For the word "Fulano", return each line of the data in which it occurs.

[Stored data entries]
Content starts
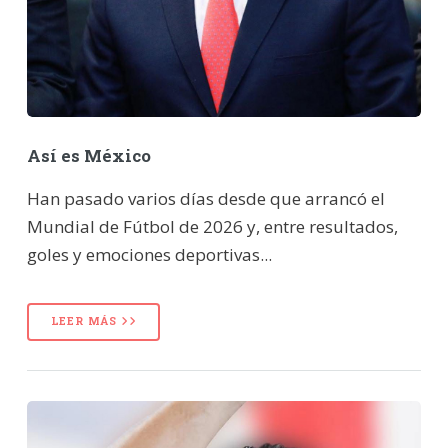
Así es México
Han pasado varios días desde que arrancó el
Mundial de Fútbol de 2026 y, entre resultados,
goles y emociones deportivas...
LEER MÁS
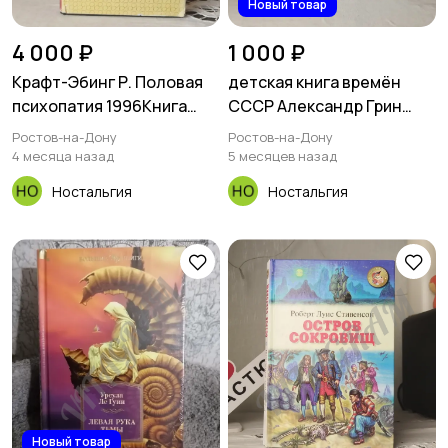
Новый товар
4 000 ₽
1 000 ₽
Крафт-Эбинг Р. Половая
детская книга времён
психопатия 1996Книга
СССР Александр Грин
внутри в идеальном
алые паруса
Ростов-на-Дону
Ростов-на-Дону
состоянии.Потрёпана
4 месяца назад
5 месяцев назад
суперобложка, есть
Ностальгия
Ностальгия
небольшой загиб твёрдой
обложки
Новый товар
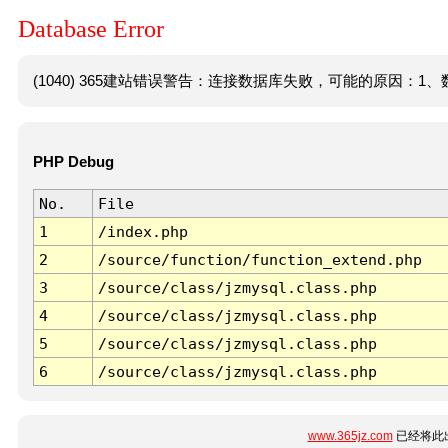
Database Error
(1040) 365建站错误警告：连接数据库失败，可能的原因：1、数
PHP Debug
No.
File
1
/index.php
2
/source/function/function_extend.php
3
/source/class/jzmysql.class.php
4
/source/class/jzmysql.class.php
5
/source/class/jzmysql.class.php
6
/source/class/jzmysql.class.php
www.365jz.com
已经将此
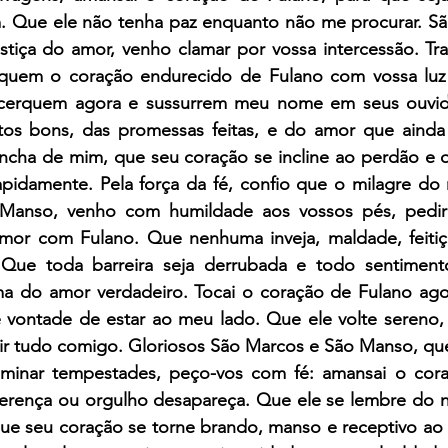
 Que ele não tenha paz enquanto não me procurar. Sã
stiça do amor, venho clamar por vossa intercessão. Tra
oquem o coração endurecido de Fulano com vossa luz 
cerquem agora e sussurrem meu nome em seus ouvido
s bons, das promessas feitas, e do amor que ainda v
cha de mim, que seu coração se incline ao perdão e q
pidamente. Pela força da fé, confio que o milagre do r
Manso, venho com humildade aos vossos pés, pedir
or com Fulano. Que nenhuma inveja, maldade, feitiça
 Que toda barreira seja derrubada e todo sentimento
ma do amor verdadeiro. Tocai o coração de Fulano agor
vontade de estar ao meu lado. Que ele volte sereno, 
uir tudo comigo. Gloriosos São Marcos e São Manso, qu
minar tempestades, peço-vos com fé: amansai o cora
iferença ou orgulho desapareça. Que ele se lembre do n
 que seu coração se torne brando, manso e receptivo ao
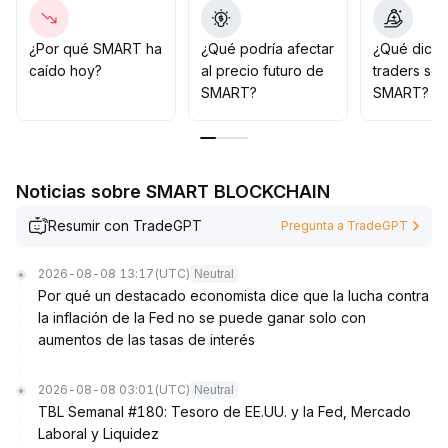
SMART recibiría un soporte estructural
.
Se recomienda ser cauteloso en el corto plazo, seguir
de cerca los flujos macroeconómicos y las variaciones
¿Por qué SMART ha
¿Qué podría afectar
¿Qué dicen
en el volumen, y esperar una ruptura con aumento de
caído hoy?
al precio futuro de
traders so
volumen antes de tomar posiciones
.
SMART?
SMART?
Noticias sobre SMART BLOCKCHAIN
Resumir con TradeGPT
Pregunta a TradeGPT
2026-08-08 13:17
(UTC)
Neutral
Por qué un destacado economista dice que la lucha contra
la inflación de la Fed no se puede ganar solo con
aumentos de las tasas de interés
2026-08-08 03:01
(UTC)
Neutral
TBL Semanal #180: Tesoro de EE.UU. y la Fed, Mercado
Laboral y Liquidez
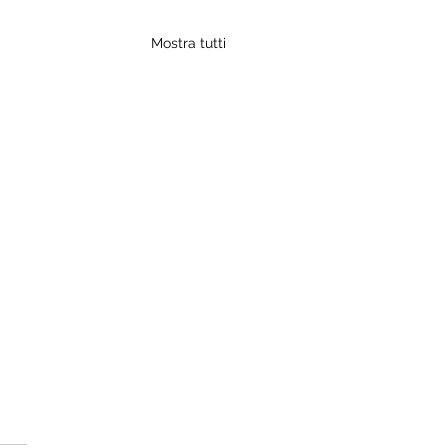
Mostra tutti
Content ends
YOUR SOLUTION -
oquem o coração endurecido de Fulano com vossa luz 
or com Fulano. Que nenhuma inveja, maldade, feitiça
ma do amor verdadeiro. Tocai o coração de Fulano agor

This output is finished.